Israel’s Treasury has announced a number of new economic measures aimed at reducing inflation and “Westernizing” the economy.

The measures indicated that, at least in the short run, the government has given greater priority to cutting inflation than to fighting unemployment.

Jacob Frenkel, governor of the central Bank of Israel, declared that the new proposals would turn the Israeli economy into a “Western” economy, with a lower rate of inflation and one clear cut exchange rate for the shekel.

The main measures include a de-facto devaluation of the shekel by roughly 2 percent, abolishing certain export incentives, reducing import taxes by 2 percent and freezing plans for tax reform.

The proposals were announced here Saturday night by Frenkel and Finance Minister Avraham Shohat.

Although some of the measures appeared contradictory, economic experts explained that one should treat the new policies as a package whose overall effect would be to push the economy in the right direction.

Thus, for example, the immediate 2 percent devaluation of the shekel was expected to be followed during the remainder of the year by a further, gradual devaluation of the shekel.

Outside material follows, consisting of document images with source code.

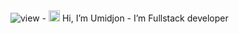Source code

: <img src="https://komarev.com/ghpvc/?username=umidjon-2231&style=flat-square&color=blue" alt="view"/>
- <img height="18" src="https://media.giphy.com/media/hvRJCLFzcasrR4ia7z/giphy.gif" alt=""> Hi, I’m Umidjon
- I’m Fullstack developer

<!---
umidjon-2231/umidjon-2231 is a ✨ special ✨ repository because its `README.md` (this file) appears on your GitHub profile.
You can click the Preview link to take a look at your changes.
--->
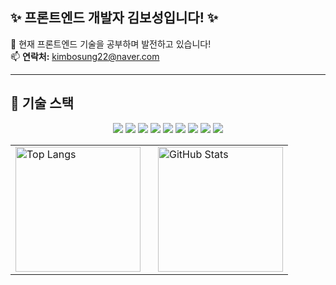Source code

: <h2>✨ 프론트엔드 개발자 김보성입니다! ✨</h2>




<p>
  🌱 현재 프론트엔드 기술을 공부하며 발전하고 있습니다!<br>
  📫 <strong>연락처:</strong> <a href="mailto:kimbosung22@naver.com">kimbosung22@naver.com</a>
</p>




---

## 🚀 기술 스택

<p align="center">
  <img src="https://img.shields.io/badge/-Dart-0175C2?style=for-the-badge&logo=dart&logoColor=white"/>
  <img src="https://img.shields.io/badge/-Flutter-02569B?style=for-the-badge&logo=flutter&logoColor=white"/>
  <img src="https://img.shields.io/badge/-JavaScript-F7DF1E?style=for-the-badge&logo=javascript&logoColor=white"/>
  <img src="https://img.shields.io/badge/TypeScript-007ACC?style=for-the-badge&logo=typescript&logoColor=white"/>
  <img src="https://img.shields.io/badge/React-20232A?style=for-the-badge&logo=react&logoColor=61DAFB"/>
  <img src="https://img.shields.io/badge/-React_Native-61DAFB?style=for-the-badge&logo=react&logoColor=white"/>
  <img src="https://img.shields.io/badge/Spring_Boot-F2F4F9?style=for-the-badge&logo=spring-boot&logoColor=white"/>
  <img src="https://img.shields.io/badge/-Unity-000000?style=for-the-badge&logo=unity&logoColor=white"/>
  <img src="https://img.shields.io/badge/-GameMaker_Studio-8DCA09?style=for-the-badge&logo=gamemaker-studio&logoColor=white"/>
</p>






<table style="border: none; border-collapse: collapse;">
  <tr>
    <td style="border: none;">
      <img src="https://github-readme-stats.vercel.app/api/top-langs/?username=thundevistan&layout=compact&theme=tokyonight" alt="Top Langs" style="height: 200px;">
    </td>
    <td style="border: none; padding-left: 20px;">
      <img src="https://github-readme-stats.vercel.app/api?username=NangManBo&show_icons=true&theme=radical" alt="GitHub Stats" style="height: 200px;">
    </td>
  </tr>
</table>

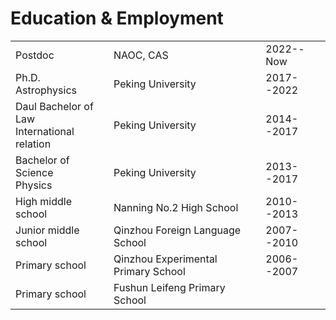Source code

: # Education & Employment
<table>
  <tr>
    <td>Postdoc</td>
    <td>NAOC, CAS</td>
    <td>2022--Now</td>
  </tr>
  <tr>
    <td>Ph.D.<br>Astrophysics</td>
    <td>Peking University</td>
    <td>2017--2022</td>
  </tr>
  <tr>
    <td>Daul Bachelor of Law<br>International relation</td>
    <td>Peking University</td>
    <td>2014--2017</td>
  </tr>
  <tr>
    <td>Bachelor of Science<br>Physics</td>
    <td>Peking University</td>
    <td>2013--2017</td>
  </tr>
  <tr>
    <td>High middle school</td>
    <td>Nanning No.2 High School</td>
    <td>2010--2013</td>
  </tr>
  <tr>
    <td>Junior middle school</td>
    <td>Qinzhou Foreign Language School</td>
    <td>2007--2010</td>
  </tr>
  <tr>
    <td>Primary school</td>
    <td>Qinzhou Experimental Primary School</td>
    <td>2006--2007</td>
  </tr>
  <tr>
    <td>Primary school</td>
    <td>Fushun Leifeng Primary School</td>
  </tr>
</table>
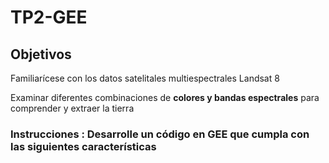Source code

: # TP2-GEE
## Objetivos
Familiarícese con los datos satelitales multiespectrales Landsat 8  

Examinar diferentes combinaciones de **colores y bandas espectrales** para comprender y extraer la tierra
### Instrucciones : Desarrolle un código en GEE que cumpla con las siguientes características
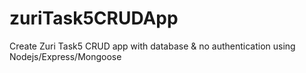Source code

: # zuriTask5CRUDApp
Create Zuri Task5 CRUD app with database &amp; no authentication using Nodejs/Express/Mongoose
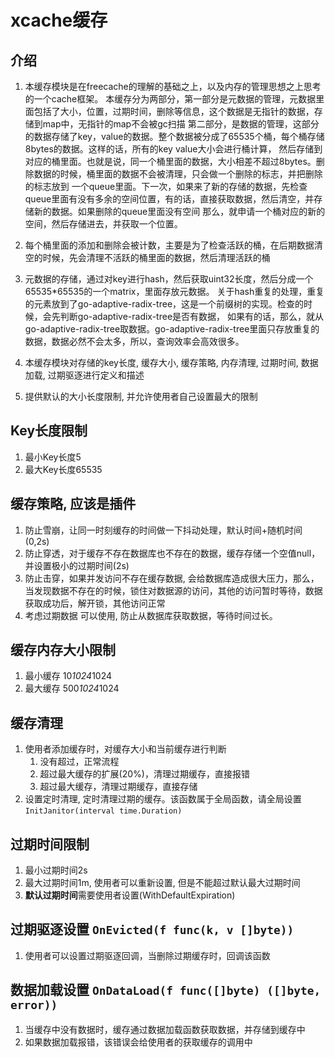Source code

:# xcache缓存

## 介绍

1. 本缓存模块是在freecache的理解的基础之上，以及内存的管理思想之上思考的一个cache框架。
本缓存分为两部分，第一部分是元数据的管理，元数据里面包括了大小，位置，过期时间，删除等信息，这个数据是无指针的数据，存储到map中，无指针的map不会被gc扫描
第二部分，是数据的管理，这部分的数据存储了key，value的数据。整个数据被分成了65535个桶，每个桶存储8bytes的数据。这样的话，所有的key value大小会进行桶计算，
然后存储到对应的桶里面。也就是说，同一个桶里面的数据，大小相差不超过8bytes。删除数据的时候，桶里面的数据不会被清理，只会做一个删除的标志，并把删除的标志放到
一个queue里面。下一次，如果来了新的存储的数据，先检查queue里面有没有多余的空间位置，有的话，直接获取数据，然后清空，并存储新的数据。如果删除的queue里面没有空间
那么，就申请一个桶对应的新的空间，然后存储进去，并获取一个位置。
2. 每个桶里面的添加和删除会被计数，主要是为了检查活跃的桶，在后期数据清空的时候，先会清理不活跃的桶里面的数据，然后清理活跃的桶
3. 元数据的存储，通过对key进行hash，然后获取uint32长度，然后分成一个65535*65535的一个matrix，里面存放元数据。
关于hash重复的处理，重复的元素放到了go-adaptive-radix-tree，这是一个前缀树的实现。检查的时候，会先判断go-adaptive-radix-tree是否有数据，
如果有的话，那么，就从go-adaptive-radix-tree取数据。go-adaptive-radix-tree里面只存放重复的数据，数据必然不会太多，所以，查询效率会高效很多。

2. 本缓存模块对存储的key长度, 缓存大小, 缓存策略, 内存清理, 过期时间, 数据加载, 过期驱逐进行定义和描述
3. 提供默认的大小长度限制, 并允许使用者自己设置最大的限制


## Key长度限制
1. 最小Key长度5
2. 最大Key长度65535

## 缓存策略, 应该是插件
1. 防止雪崩，让同一时刻缓存的时间做一下抖动处理，默认时间+随机时间(0,2s)
2. 防止穿透，对于缓存不存在数据库也不存在的数据，缓存存储一个空值null，并设置极小的过期时间(2s)
3. 防止击穿，如果并发访问不存在缓存数据, 会给数据库造成很大压力，那么，当发现数据不存在的时候，锁住对数据源的访问，其他的访问暂时等待，数据获取成功后，解开锁，其他访问正常
4. 考虑过期数据 可以使用, 防止从数据库获取数据，等待时间过长。


## 缓存内存大小限制
1. 最小缓存 10*1024*1024
2. 最大缓存 500*1024*1024


## 缓存清理
1. 使用者添加缓存时，对缓存大小和当前缓存进行判断
    1. 没有超过，正常流程
    2. 超过最大缓存的扩展(20%)，清理过期缓存，直接报错
    3. 超过最大缓存，清理过期缓存，直接存储
2. 设置定时清理, 定时清理过期的缓存。该函数属于全局函数，请全局设置 `InitJanitor(interval time.Duration)`


## 过期时间限制
1. 最小过期时间2s
2. 最大过期时间1m, 使用者可以重新设置, 但是不能超过默认最大过期时间
3. **默认过期时间**需要使用者设置(WithDefaultExpiration)


## 过期驱逐设置 `OnEvicted(f func(k, v []byte))`
1. 使用者可以设置过期驱逐回调，当删除过期缓存时，回调该函数


## 数据加载设置 `OnDataLoad(f func([]byte) ([]byte, error))`
1. 当缓存中没有数据时，缓存通过数据加载函数获取数据，并存储到缓存中
2. 如果数据加载报错，该错误会给使用者的获取缓存的调用中
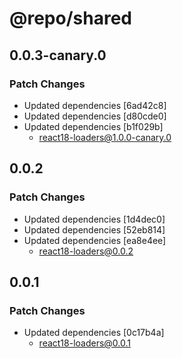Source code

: # @repo/shared

## 0.0.3-canary.0

### Patch Changes

- Updated dependencies [6ad42c8]
- Updated dependencies [d80cde0]
- Updated dependencies [b1f029b]
  - react18-loaders@1.0.0-canary.0

## 0.0.2

### Patch Changes

- Updated dependencies [1d4dec0]
- Updated dependencies [52eb814]
- Updated dependencies [ea8e4ee]
  - react18-loaders@0.0.2

## 0.0.1

### Patch Changes

- Updated dependencies [0c17b4a]
  - react18-loaders@0.0.1
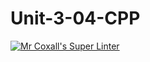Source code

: # Unit-3-04-CPP
[![Mr Coxall's Super Linter](https://github.com/ICS3U-Programming-JaydenS/Unit-3-04-CPP/workflows/Mr%20Coxall's%20Super%20Linter/badge.svg)](https://github.com/ICS3U-Programming-JaydenS/Unit-3-04-CPP/actions/)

According to Treasury officials, this will contribute to cutting the annual rate of inflation from 10 percent to 8 percent. (The inflation rate for the first six months of 1993 was 5.8 percent.)

The devaluation would also compensate exporters for the loss of special incentives given to exports.

ONE EXCHANGE RATE

The government explained that it had no choice but to remove those export incentives, due to pressures from the United States and European countries.

Removal of the export incentives has created a situation in which, for the first time, only one de facto exchange rate for the dollar will exist.

After the economy adjusts to the new measures, the Bank of Israel intends to drop commercial interest rates, as yet another measure of curbing inflation.

The devaluation of the shekel is not to take effect immediately due to the complicated method chosen to carry it out: The plan is for the government and the Bank of Israel to announce a middle exchange rate of “an international basket of currencies.”

The Treasury and the Bank of Israel can fluctuate the daily exchange rate within a range of 3 percent under and above the middle or base rate.

That base rate was raised over the weekend by 2 percent.

The exact rate of the devaluation as a result of that change was expected to be determined Monday, when trade in foreign exchange resumes after the weekend.

By and large, it was believed that the change would lead to an immediate 2 percent devaluation of the shekel, but that subsequent devaluations would be more moderate than those made in the past.